When it was pointed out to Tiribulus that some very old writings showed that the writers thought the generation to follow them would "bring about the apocolypse"... Tiribulus argued that this must be untrue, because those writings would have predated the word apocolypse.

Facepalm.

When Pushharder tried to argue that a poster hadn't "quoted" Thunderbolt, when the poster had used the term "quoted" to mean "borrowed sentence structure and word choice from".

Facepalm.

Now, you, Doctor, want to build a whole argument around the fact that the bill doesnt use the word OPTION, but instead uses the term AUTHORIZE. Nevermind that AUTHORIZING means "giving the OPTION of".

Its really fucking sad.


#18

sigh. DrSkep was trying to say that, under the new bill, American citizens would not be detained by the military. I was pointing out that the section he posted did not mean Americans could not be detained, just that it would not be mandatory for the government to detain them.

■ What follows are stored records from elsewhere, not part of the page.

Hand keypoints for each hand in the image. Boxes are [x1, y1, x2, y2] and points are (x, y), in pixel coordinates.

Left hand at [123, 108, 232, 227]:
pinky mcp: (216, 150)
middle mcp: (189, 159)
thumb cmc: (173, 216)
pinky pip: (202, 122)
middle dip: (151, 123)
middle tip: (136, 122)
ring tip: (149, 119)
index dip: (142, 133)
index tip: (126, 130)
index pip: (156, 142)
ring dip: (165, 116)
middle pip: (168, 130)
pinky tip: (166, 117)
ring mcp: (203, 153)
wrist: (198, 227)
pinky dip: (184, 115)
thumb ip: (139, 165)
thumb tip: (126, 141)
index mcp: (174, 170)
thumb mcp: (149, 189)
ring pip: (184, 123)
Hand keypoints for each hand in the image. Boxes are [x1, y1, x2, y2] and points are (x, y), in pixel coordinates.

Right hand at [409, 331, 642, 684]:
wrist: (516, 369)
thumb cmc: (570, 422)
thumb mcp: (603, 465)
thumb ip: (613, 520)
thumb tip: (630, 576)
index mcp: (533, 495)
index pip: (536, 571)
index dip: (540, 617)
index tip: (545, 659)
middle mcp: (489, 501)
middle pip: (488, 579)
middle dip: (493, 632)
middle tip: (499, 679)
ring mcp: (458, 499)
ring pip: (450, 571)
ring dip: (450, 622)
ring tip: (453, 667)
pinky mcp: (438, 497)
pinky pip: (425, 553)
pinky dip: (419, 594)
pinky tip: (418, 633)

You have no idea what the point of our exchange was, do you?


#19

Yup. Look at the quote in your post I responded to - you complained about the lack of clarity on certain aspects of the bill. I replied to that complaint. Your move.


#20

I wasn't "complaining about lack of clarity on certain aspects of the bill".

I was disputing DSkeps assertion that those aspects were "clearly defined".

The same way, ya know, you're now arguing that they aren't, actually, clearly defined.

You do see the difference between what you're saying (that they're not clearly defined with good reason) and what he said (that they are clearly defined), yeah? Your go.